Firstly, instead of avoiding characters CR, LF, '?' and '\0', I will avoid the 8-bit values 0x00, 0x01, 0x02 and 0x03. By a simple post process I interchange the actual illegal values with the codes I avoided. I must now avoid any code of the form 0b000000xx. To explain the method I will first examine a similar, more restricted case. Assume I am to transfer nibbles (0x1, 0x2, . . .0xF), with 0x0 an illegal value. I also assume I am to transmit 31 bits in eight nibbles. This is how it is done....
A Test Case: Transmitting Nibbles
1. I first distribute the 31 bits of payload,[x], into the eight nibbles I will transmit. The least significant bit of the first nibble is set to zero.
I now have exactly one of the following three situations:
- All nibbles are different from 0x0, so all nibbles are legal. There is no recoding to perform, encoding is complete! The decoder know no recoding was performed because the least significant bit of the first nibble is zero.
- The first nibble is legal but at least one nibble is illegal, go to 3.
- The first nibble is illegal, go to 2.
2. I want to establish a linked list, which is ended with the last node pointing to itself. The nodes will replace all illegal values. I set the least significant bit of n to 1, and enter the index to the next node in the upper three bits. Because all illegal values are replaced with nodes, and all nodes necessarily are different from 0x0 (because the least significant bit is set to one), the illegal values are replaced with bit patterns that are legal; see Table 1.
3. I want to establish a linked list, as in point 2. The original value of n must be conserved, and this is done by entering the value of n as the tail node of the linked list. In decoding, this is detected because the linked list ends in a node where the least significant bit is zero; see Table 2.

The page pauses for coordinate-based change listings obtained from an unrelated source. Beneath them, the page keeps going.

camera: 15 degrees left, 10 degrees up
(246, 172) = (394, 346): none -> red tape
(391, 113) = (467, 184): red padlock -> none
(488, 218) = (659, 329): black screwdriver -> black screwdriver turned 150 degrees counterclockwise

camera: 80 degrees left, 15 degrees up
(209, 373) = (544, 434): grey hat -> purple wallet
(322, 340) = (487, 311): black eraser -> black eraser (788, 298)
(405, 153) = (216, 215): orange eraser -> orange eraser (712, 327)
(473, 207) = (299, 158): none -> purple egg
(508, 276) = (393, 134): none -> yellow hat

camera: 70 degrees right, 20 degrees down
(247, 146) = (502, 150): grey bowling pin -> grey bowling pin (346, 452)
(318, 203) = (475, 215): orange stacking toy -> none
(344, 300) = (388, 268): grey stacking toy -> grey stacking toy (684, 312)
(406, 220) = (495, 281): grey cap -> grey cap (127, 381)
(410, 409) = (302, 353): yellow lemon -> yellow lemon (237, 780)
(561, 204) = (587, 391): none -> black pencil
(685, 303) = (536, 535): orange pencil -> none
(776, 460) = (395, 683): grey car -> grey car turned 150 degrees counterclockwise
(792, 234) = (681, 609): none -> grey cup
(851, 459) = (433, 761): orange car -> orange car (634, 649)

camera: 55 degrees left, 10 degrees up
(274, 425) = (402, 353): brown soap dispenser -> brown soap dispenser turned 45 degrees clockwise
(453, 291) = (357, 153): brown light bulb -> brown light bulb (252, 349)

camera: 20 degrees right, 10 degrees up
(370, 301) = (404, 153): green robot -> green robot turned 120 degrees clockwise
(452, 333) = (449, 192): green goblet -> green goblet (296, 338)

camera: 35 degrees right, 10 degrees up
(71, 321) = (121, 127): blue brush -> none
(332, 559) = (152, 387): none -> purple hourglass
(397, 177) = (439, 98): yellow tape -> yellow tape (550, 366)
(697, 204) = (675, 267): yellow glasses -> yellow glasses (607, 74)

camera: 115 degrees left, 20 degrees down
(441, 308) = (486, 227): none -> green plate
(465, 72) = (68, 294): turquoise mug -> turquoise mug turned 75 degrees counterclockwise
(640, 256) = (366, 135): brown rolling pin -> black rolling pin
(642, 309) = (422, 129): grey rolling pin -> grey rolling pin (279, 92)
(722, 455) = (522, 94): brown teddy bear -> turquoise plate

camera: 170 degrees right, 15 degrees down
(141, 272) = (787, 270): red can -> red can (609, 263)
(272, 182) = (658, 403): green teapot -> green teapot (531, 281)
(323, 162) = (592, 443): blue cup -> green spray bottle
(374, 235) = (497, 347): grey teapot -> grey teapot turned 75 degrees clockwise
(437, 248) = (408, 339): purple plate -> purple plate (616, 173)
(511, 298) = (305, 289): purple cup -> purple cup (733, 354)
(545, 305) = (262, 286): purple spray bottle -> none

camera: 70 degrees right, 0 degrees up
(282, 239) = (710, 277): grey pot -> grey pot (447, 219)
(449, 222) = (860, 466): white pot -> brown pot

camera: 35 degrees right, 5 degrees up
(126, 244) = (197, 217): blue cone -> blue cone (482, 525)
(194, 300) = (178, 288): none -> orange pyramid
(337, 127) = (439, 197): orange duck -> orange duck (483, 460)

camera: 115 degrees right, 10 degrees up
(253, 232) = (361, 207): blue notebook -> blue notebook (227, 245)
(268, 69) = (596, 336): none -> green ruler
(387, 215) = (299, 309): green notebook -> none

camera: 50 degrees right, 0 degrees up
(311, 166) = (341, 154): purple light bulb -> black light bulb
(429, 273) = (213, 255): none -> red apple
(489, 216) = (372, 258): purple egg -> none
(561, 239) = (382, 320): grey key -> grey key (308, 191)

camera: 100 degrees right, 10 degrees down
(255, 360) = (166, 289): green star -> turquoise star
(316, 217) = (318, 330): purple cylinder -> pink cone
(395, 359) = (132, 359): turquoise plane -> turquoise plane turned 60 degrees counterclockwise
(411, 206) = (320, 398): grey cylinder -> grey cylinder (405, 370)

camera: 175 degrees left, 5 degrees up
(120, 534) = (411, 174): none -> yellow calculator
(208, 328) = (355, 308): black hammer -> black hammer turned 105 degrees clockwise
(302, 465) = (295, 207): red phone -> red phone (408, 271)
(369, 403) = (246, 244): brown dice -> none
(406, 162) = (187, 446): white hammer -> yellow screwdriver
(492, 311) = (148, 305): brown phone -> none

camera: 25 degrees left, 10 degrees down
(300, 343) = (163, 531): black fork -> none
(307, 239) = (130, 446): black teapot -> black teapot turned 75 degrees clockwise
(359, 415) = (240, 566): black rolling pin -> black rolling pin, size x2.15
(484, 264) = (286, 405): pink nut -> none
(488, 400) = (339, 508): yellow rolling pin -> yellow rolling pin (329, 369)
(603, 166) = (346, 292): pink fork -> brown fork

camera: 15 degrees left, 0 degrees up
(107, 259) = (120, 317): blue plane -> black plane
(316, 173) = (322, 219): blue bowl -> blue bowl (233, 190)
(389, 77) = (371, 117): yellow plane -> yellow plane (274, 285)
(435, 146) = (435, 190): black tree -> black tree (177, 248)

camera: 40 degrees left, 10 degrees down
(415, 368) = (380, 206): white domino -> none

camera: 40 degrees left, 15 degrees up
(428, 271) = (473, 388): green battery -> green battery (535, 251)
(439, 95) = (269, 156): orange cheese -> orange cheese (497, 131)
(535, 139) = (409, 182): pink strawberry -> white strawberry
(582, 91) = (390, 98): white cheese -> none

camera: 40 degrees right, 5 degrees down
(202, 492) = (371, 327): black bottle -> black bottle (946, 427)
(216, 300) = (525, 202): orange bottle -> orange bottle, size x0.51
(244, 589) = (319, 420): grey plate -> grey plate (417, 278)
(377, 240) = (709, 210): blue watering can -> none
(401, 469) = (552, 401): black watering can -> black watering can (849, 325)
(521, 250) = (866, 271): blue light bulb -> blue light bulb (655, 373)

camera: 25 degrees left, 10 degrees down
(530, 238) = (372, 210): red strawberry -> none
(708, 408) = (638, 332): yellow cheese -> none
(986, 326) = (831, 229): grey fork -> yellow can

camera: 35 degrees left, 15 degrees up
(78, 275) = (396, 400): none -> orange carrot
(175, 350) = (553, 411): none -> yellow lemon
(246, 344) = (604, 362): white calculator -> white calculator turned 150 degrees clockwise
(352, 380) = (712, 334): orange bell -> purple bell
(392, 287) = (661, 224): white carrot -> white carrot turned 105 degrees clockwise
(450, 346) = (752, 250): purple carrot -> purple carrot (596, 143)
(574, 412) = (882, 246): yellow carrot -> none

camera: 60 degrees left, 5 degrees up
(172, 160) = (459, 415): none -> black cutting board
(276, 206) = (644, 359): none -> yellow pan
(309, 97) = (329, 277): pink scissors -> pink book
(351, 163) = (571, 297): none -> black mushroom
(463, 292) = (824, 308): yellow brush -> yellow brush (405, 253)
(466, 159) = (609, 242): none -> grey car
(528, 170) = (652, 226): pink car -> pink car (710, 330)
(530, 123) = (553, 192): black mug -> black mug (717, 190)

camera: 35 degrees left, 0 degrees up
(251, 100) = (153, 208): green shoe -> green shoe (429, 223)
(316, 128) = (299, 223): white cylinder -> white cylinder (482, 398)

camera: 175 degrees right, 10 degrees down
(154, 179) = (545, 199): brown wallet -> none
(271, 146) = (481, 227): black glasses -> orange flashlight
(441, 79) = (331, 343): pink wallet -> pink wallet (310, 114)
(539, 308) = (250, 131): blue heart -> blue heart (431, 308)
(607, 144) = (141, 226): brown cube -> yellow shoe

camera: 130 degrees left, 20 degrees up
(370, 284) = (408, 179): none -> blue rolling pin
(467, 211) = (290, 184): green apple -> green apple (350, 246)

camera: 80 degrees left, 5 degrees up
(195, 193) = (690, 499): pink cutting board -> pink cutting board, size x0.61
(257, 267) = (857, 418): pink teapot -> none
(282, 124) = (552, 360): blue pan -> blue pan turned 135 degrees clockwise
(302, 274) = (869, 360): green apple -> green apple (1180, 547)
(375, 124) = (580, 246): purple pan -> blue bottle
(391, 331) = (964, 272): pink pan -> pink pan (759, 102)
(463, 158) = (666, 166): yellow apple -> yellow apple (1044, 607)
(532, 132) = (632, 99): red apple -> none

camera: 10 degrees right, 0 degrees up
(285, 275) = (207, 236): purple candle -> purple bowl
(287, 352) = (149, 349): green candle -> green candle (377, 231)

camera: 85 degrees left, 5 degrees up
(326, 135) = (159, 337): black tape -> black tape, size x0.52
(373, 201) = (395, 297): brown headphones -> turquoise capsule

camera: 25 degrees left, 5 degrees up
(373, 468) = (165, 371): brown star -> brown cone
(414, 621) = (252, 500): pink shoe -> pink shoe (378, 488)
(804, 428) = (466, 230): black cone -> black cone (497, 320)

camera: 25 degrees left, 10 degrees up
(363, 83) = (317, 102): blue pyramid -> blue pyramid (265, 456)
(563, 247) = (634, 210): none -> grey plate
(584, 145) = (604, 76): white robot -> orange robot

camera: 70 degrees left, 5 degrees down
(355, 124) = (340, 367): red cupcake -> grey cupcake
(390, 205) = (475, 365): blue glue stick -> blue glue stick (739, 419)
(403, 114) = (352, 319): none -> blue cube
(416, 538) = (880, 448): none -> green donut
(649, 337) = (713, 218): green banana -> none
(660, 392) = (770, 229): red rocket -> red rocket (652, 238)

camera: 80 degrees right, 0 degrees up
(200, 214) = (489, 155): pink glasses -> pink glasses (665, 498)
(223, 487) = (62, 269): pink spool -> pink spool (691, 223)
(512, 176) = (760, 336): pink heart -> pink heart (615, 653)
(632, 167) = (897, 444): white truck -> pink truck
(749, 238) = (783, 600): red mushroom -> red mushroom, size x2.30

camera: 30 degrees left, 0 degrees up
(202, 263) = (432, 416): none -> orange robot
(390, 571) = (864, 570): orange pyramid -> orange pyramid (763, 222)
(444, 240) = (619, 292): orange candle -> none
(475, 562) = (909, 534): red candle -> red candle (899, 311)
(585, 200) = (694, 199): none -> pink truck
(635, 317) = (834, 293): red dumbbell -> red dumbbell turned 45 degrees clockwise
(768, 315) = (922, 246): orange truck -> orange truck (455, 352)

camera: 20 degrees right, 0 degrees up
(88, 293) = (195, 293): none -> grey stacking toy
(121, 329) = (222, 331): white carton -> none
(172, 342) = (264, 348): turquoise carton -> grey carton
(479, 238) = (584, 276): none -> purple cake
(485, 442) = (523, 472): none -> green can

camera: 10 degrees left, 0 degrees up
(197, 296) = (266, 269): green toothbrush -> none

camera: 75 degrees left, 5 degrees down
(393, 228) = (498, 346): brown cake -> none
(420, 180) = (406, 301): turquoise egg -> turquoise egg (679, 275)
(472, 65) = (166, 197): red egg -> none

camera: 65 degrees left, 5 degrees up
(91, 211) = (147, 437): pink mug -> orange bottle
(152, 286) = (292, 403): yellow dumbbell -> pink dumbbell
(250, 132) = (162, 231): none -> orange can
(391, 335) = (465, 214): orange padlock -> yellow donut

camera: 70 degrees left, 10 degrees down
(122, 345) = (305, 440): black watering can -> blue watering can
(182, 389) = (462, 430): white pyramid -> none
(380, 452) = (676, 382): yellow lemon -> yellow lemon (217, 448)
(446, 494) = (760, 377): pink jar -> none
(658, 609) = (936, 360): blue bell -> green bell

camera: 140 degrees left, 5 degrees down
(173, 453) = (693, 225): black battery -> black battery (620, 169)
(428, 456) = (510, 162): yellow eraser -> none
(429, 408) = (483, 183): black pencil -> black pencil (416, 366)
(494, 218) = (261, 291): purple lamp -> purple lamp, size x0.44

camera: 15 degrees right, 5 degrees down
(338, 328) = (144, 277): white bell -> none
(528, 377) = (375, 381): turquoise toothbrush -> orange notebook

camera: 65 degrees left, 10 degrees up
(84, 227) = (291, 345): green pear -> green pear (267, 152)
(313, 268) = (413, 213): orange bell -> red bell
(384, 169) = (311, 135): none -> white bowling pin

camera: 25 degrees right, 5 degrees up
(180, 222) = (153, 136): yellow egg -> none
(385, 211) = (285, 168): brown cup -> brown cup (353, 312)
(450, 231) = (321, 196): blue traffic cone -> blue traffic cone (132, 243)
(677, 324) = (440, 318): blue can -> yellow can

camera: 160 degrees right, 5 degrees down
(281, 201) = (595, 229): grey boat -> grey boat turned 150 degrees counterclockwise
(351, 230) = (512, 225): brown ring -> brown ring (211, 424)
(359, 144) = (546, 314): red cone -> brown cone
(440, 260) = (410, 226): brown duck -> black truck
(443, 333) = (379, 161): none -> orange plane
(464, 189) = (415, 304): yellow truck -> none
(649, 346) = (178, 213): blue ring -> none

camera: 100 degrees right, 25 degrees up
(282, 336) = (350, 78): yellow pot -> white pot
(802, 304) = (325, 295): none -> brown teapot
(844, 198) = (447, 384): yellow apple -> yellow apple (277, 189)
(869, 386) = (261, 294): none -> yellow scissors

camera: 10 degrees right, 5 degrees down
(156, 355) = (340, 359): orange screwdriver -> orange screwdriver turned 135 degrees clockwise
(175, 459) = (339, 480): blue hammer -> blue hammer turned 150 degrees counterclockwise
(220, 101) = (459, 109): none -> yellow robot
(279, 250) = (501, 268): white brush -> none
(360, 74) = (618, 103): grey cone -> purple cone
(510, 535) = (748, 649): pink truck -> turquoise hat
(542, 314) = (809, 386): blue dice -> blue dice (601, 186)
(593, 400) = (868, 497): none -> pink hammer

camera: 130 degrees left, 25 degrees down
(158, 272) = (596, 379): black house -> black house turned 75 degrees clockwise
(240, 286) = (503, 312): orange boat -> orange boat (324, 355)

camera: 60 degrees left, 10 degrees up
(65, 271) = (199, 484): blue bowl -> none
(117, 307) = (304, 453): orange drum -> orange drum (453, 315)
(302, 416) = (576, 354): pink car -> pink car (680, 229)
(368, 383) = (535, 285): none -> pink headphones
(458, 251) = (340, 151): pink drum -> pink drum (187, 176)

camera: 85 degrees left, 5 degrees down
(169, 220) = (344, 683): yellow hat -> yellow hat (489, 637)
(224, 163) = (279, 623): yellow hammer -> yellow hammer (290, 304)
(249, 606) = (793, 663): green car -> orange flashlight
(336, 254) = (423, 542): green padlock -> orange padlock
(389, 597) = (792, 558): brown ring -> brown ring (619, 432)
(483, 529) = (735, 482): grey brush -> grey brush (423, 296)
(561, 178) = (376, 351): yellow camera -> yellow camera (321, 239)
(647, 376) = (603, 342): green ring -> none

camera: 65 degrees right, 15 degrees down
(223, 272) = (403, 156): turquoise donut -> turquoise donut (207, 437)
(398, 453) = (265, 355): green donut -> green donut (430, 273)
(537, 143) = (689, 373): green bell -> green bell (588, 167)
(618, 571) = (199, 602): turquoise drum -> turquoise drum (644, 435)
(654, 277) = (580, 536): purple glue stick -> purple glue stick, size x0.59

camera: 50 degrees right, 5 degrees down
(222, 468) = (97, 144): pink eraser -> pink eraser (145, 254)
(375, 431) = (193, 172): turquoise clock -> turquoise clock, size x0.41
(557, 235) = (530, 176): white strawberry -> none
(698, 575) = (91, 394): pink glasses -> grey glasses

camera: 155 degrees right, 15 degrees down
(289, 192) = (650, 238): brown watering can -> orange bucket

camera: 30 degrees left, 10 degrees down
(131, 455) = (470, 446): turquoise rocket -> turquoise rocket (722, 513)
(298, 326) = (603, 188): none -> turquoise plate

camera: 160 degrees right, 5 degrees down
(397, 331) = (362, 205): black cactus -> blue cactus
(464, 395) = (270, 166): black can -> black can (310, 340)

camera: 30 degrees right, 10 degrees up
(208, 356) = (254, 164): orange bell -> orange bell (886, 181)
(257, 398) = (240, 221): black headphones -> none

This example uses nibbles only. Let me assume that you are to use a channel that transports bytes, and that byte values 0x00 to 0x0F are illegal. In that case you could say that the upper nibble of the byte must be different from 0, and you can use the same method as above. The lower nibble of every byte can stand unmodified in the original position. This is nearly the scenario outlined in the introduction, where I had four illegal values instead of 16.
Linked List for the RS232 Scenario
For my original case, I let the lower two bits in each byte stands unmodified. I have 6 bits usable for nodes in a linked list. 5 bits are usable for an index to the next node, so the maximum block length is 32 bytes. I am able to transport 255 bits in 32 bytes, giving a relative bandwidth utilisation of 255/256 = 0.996, contrasted to the theoretical maximum of log2(25232)/256 = 255.27/256 = 0.997.
Linked List for SD-SDI
By a simple substitution, I want to avoid the eight 10-bit codes 0b0000000xxx. I have 7 bits available for construction of nodes, so 6 bits are usable for an index to the next node. A maximum block length of 64 10-bit words results. I am able to transport 639 binary bits in 64 SD-SDI samples, giving a relative bandwidth utilization of 639/640 = 0.9984, where the maximum relative bandwidth is (64*log2(1024-8))/640 = 639.28/640 = 0.9989. An usual way to encode binary data in SD-SDI give a relative bandwidth of 9 10 = 0.9. The linked list method increases the bandwidth with ≈ 10 percent.
Limitations, Variants, Efficiency
The attractiveness of the method is that it is simple to implement, does not require much hardware resources, and give a result close to the theoretical maximum for my applications. The method does not work well when many codes in an alphabet is illegal, because then the block length gets smaller.
Some variants of the method are possible. In the case a block must be recoded, we could get a larger block by using a relative index. The downside will be higher latencies in encoding and decoding, and a data dependent block length. For me it was more important to have a fixed bound on the buffer sizes.
For an FPGA implementation, the latency of encoding and decoding is important. The latency of encoding is neccesarely high, the whole block being considered for recoding must be examined before the first element is transmitted. It is possible to reduce the decoding latency to near the half of a block length. Once one has reached halfway through the block, one need one bit less in the index to a node, and this can be used to flag if the original first element of the block was valid or invalid. For me, the much increased complexity of that variant was not worth the effort.
Finally, let me assess how much bandwidth is wasted, in absolute terms, for my RS232 application, which running at 115200 bps transmits 8/10 * 115200 = 92160 raw bits/second. The maximum theoretical bandwidth is 8/10 * 115200 * (log2 256-4)/8 ≈ 91898 bits/second. Using the linked list method I find a transmit rate 8/10 * 115200 * 255/256 = 91800 bits/second. The difference is not even 13 bytes per second.